Kiev (Kyiv) Ukraine city history articles
Legend has it that the name Kiev is derived from the name of Kii, one of three brothers who are said to have founded the town, but the origins of the name remain in dispute. The founding of Kiev city has been placed in the second half of the 5th century, and the Soviet government celebrated the Kiev city's 1,500th anniversary in May 1982.
Kiev city was evidently an early center of trade in such products as furs, wax and honey and is reputed to have attracted Scandinavian merchant-adventurers, known as Varangians, in the 9th century. Two Varangian chieftains, Askold and Dir, are said to have established themselves in Kiev city in 862, and a site identified as Askold's grave is marked by a rotunda on the bluffs overlooking the Dnepr river.
After a 20-year rule, Askold and Dir were dislodged by another Varangian leader, Oleg, who founded a dynasty that ruled Kiev city for three centuries.
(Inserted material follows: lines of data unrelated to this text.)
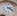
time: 3:22
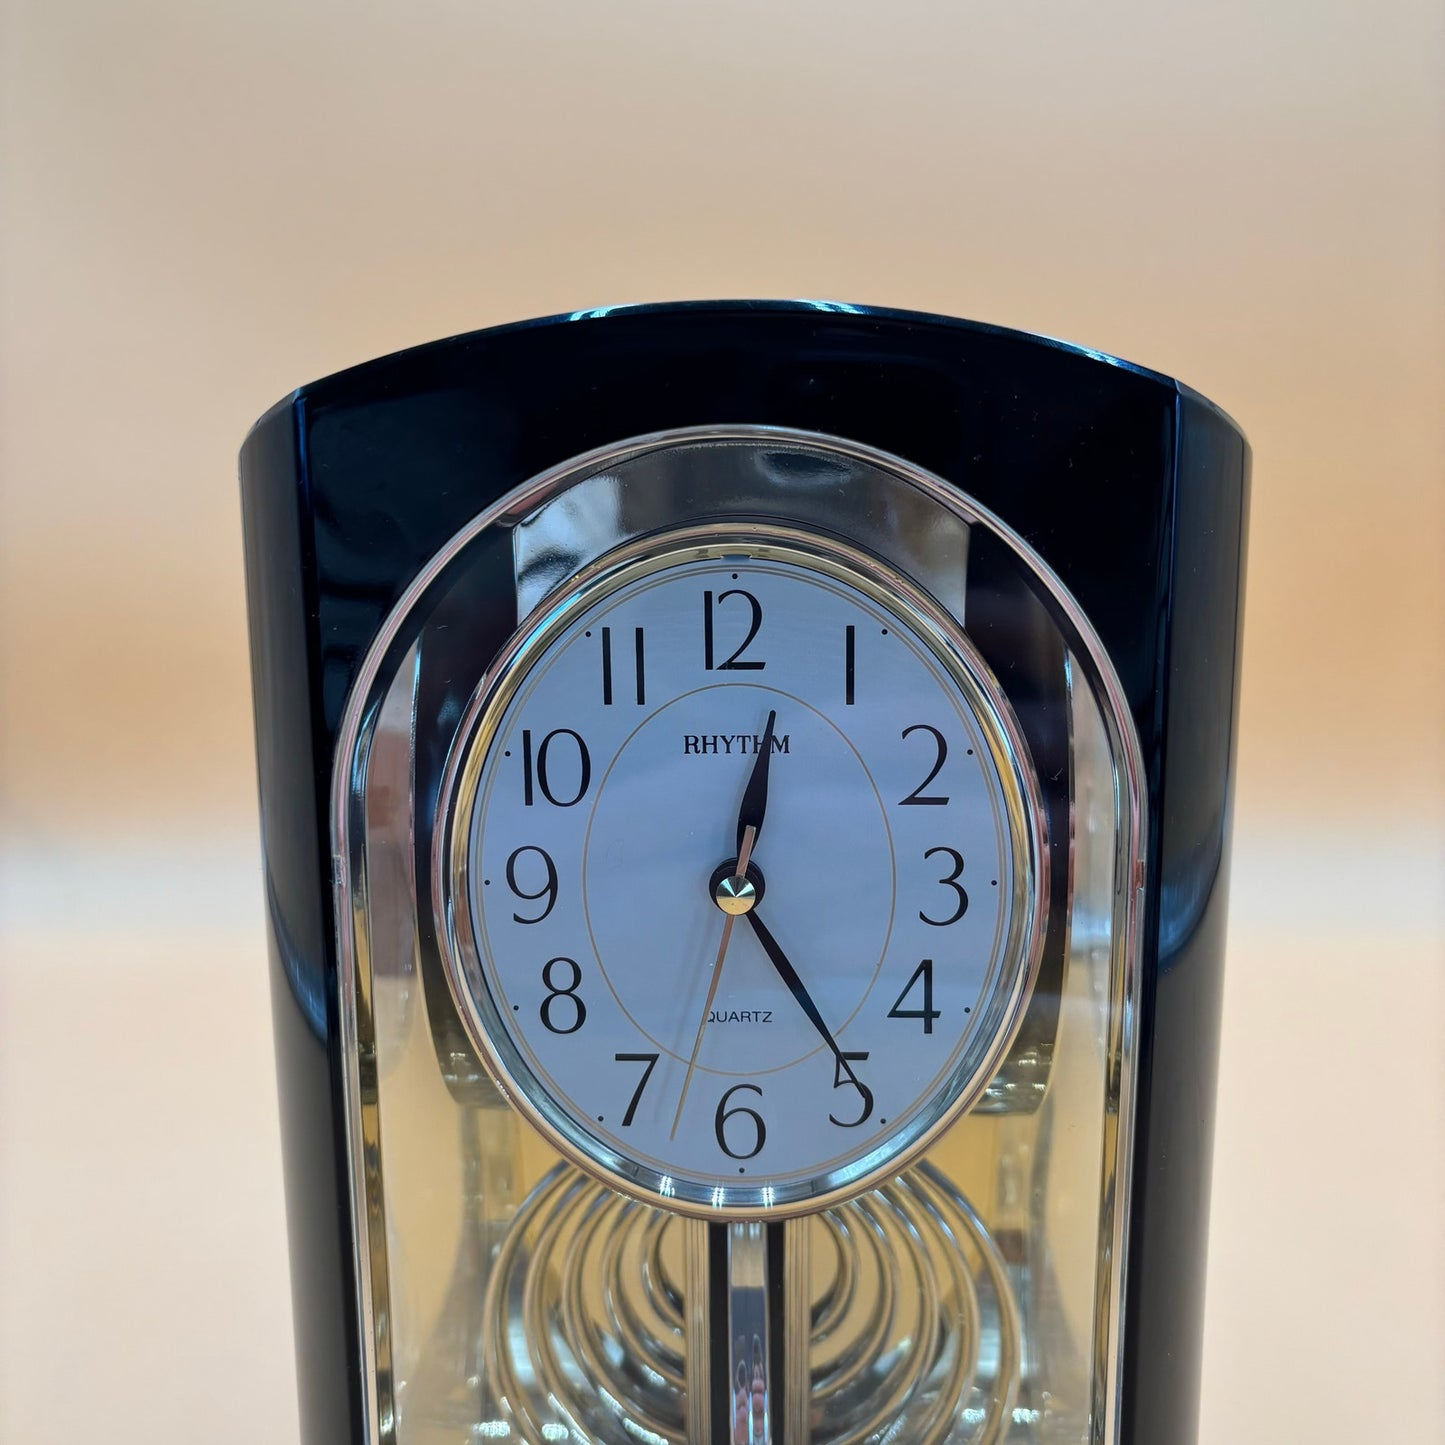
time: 12:24
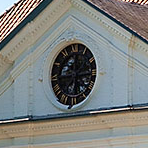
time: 7:14
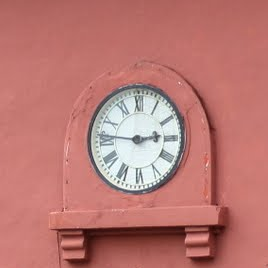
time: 2:46
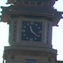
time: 11:21
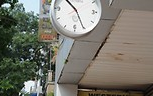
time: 10:25
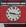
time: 9:17
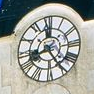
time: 8:25
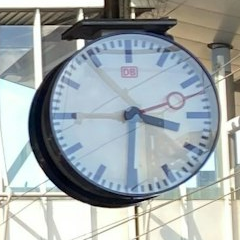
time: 3:30
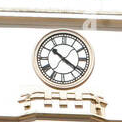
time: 10:20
During this period Kiev emerged as the leader of a group of East Slavic principalities.
The coalition of principalities is known to historians as Kievan Rus, and Kiev itself was referred to by Nestor, its early chronicler, as the "mother of Russian cities". Under its principal rulers, the princes Vladimir (reigned about 978-1015), Yaroslav the Wise (reigned 1019-1054) and Vladimir II Monomakh (reigned 1113-1125), Kiev was one of the flourishing capitals of eastern Europe.
In the 12th century, Kiev city began to suffer a decline, which is attributed generally to dissension among the principalities of Kievan Rus, to attacks by successive waves of nomadic peoples driving through the steppe from the south, and to the emergence of new Russian power centers in the more sheltered northern forest.
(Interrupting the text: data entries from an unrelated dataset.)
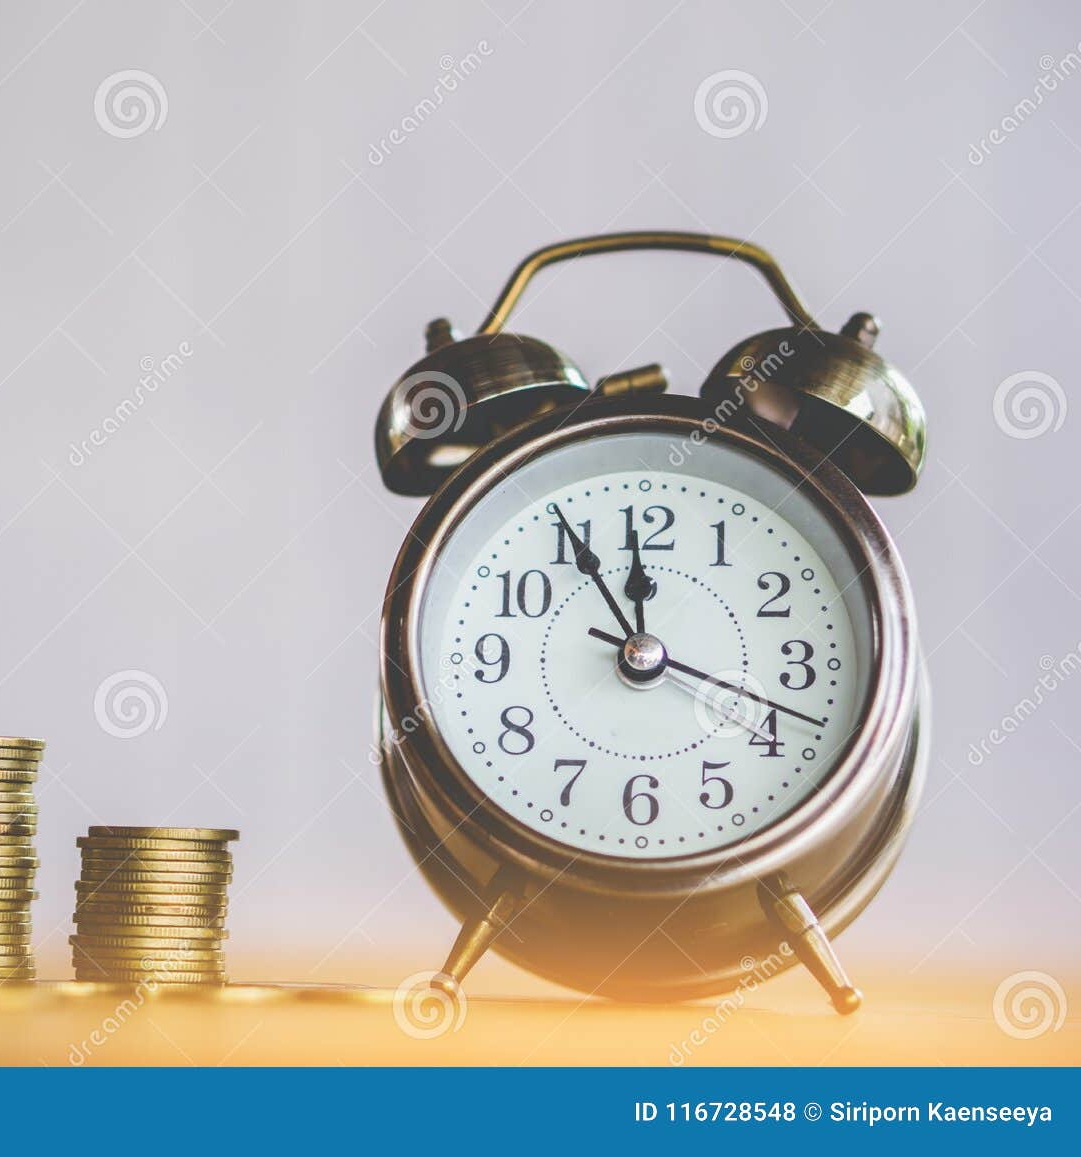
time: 11:55
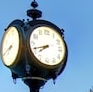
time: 7:41
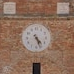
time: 4:26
Kiev city was leveled in 1240 by the Mongol forces of Batu, the grandson of Genghis Khan, as they swept west into Europe. The great early traveler Carpini, who visited Kiev city in 1246, reported that 200 houses were left in the commercial Podol district and that the people of Kiev had been enslaved by the Mongols. After a century of Mongol domination, Kiev city fell in the early 1360's to the expanding Lithuanian state, and continued to fend off raids from the steppe nomads. In 1482 it was once again razed, by the Tatars of the Crimea.
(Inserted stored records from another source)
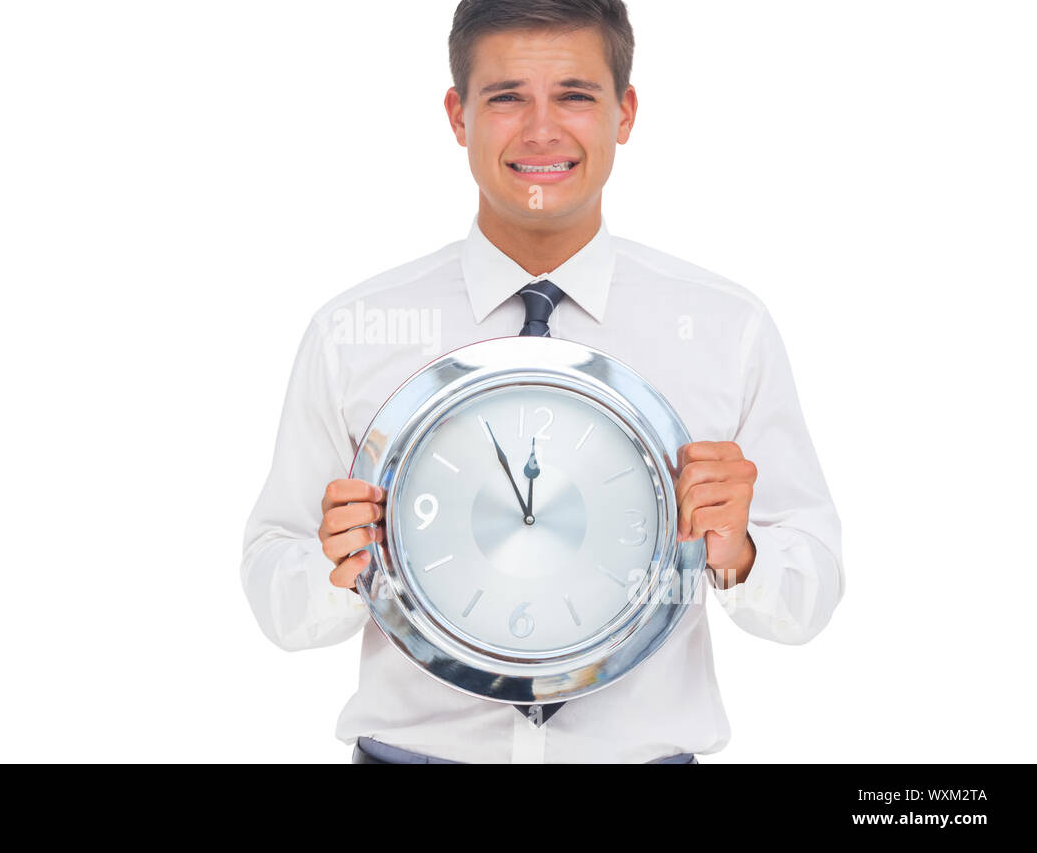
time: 11:55
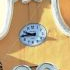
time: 9:44
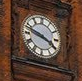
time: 3:47
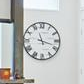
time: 11:17
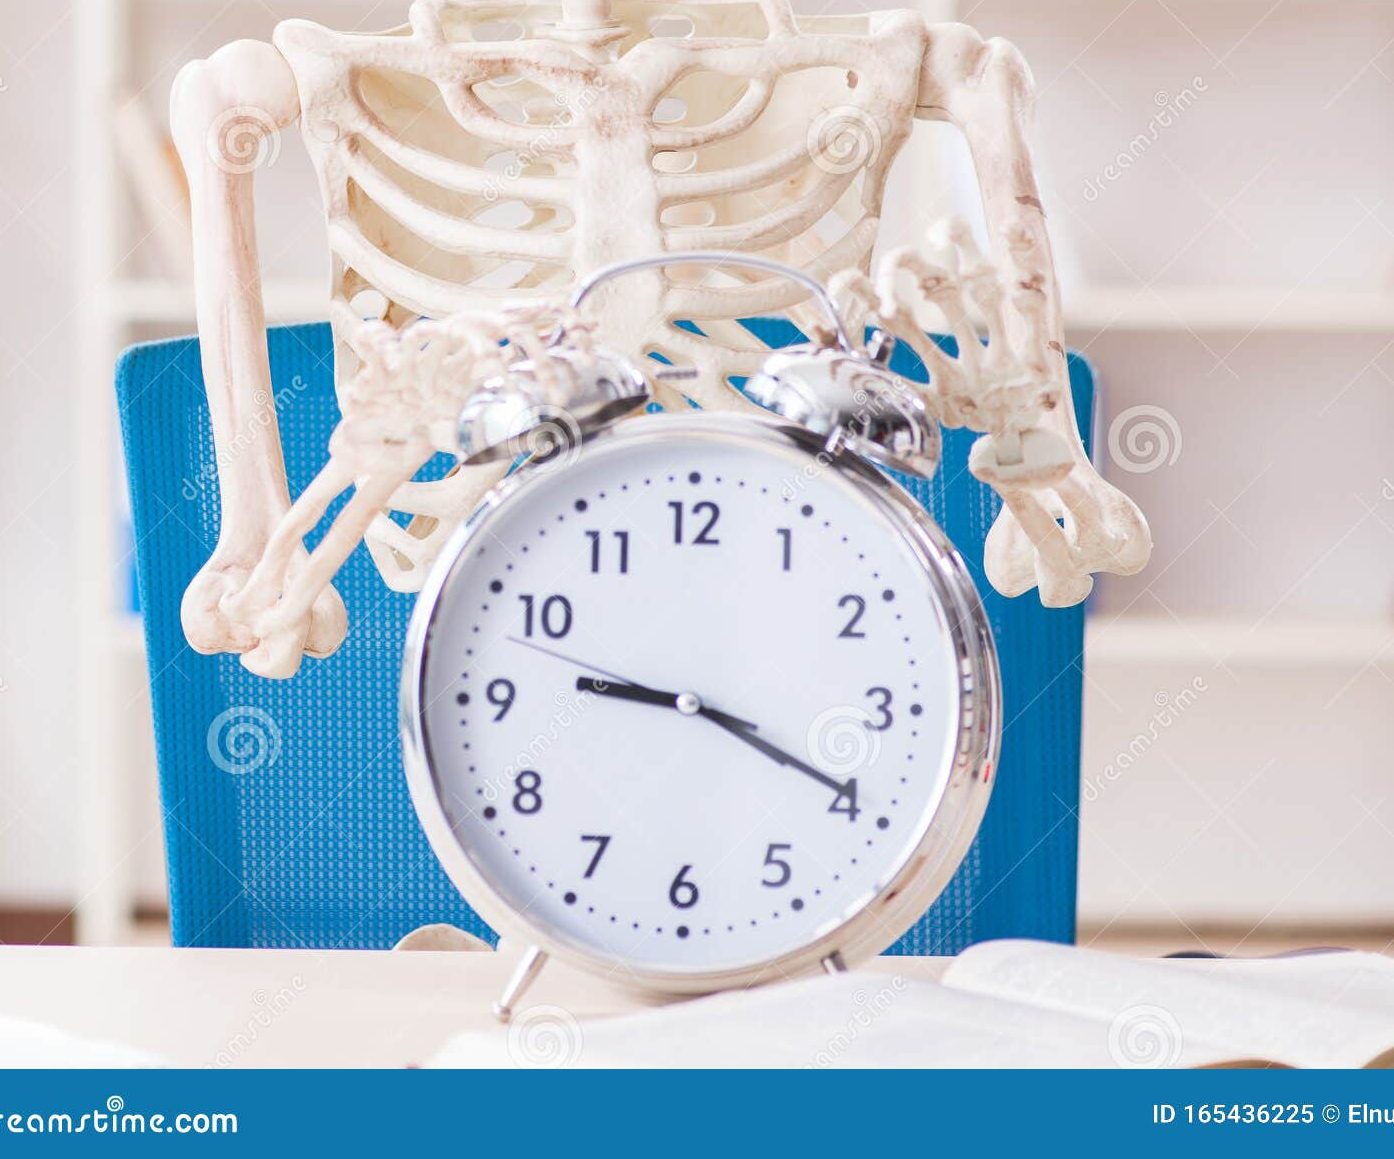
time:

Gradually commercial life in the Podol district of Kiev city revived in the 16th century, and Poles replaced the Lithuanian overlords after the Polish-Lithuanian federation in the Union of Lublin (1569). A Ukrainian insurgency in the mid-17th century, abetted by the Russian czars, weakened the Polish hold, and in 1667, Kiev city passed to Russia under the Treaty of Andrusovo, together with the Ukraine east of the Dnepr River.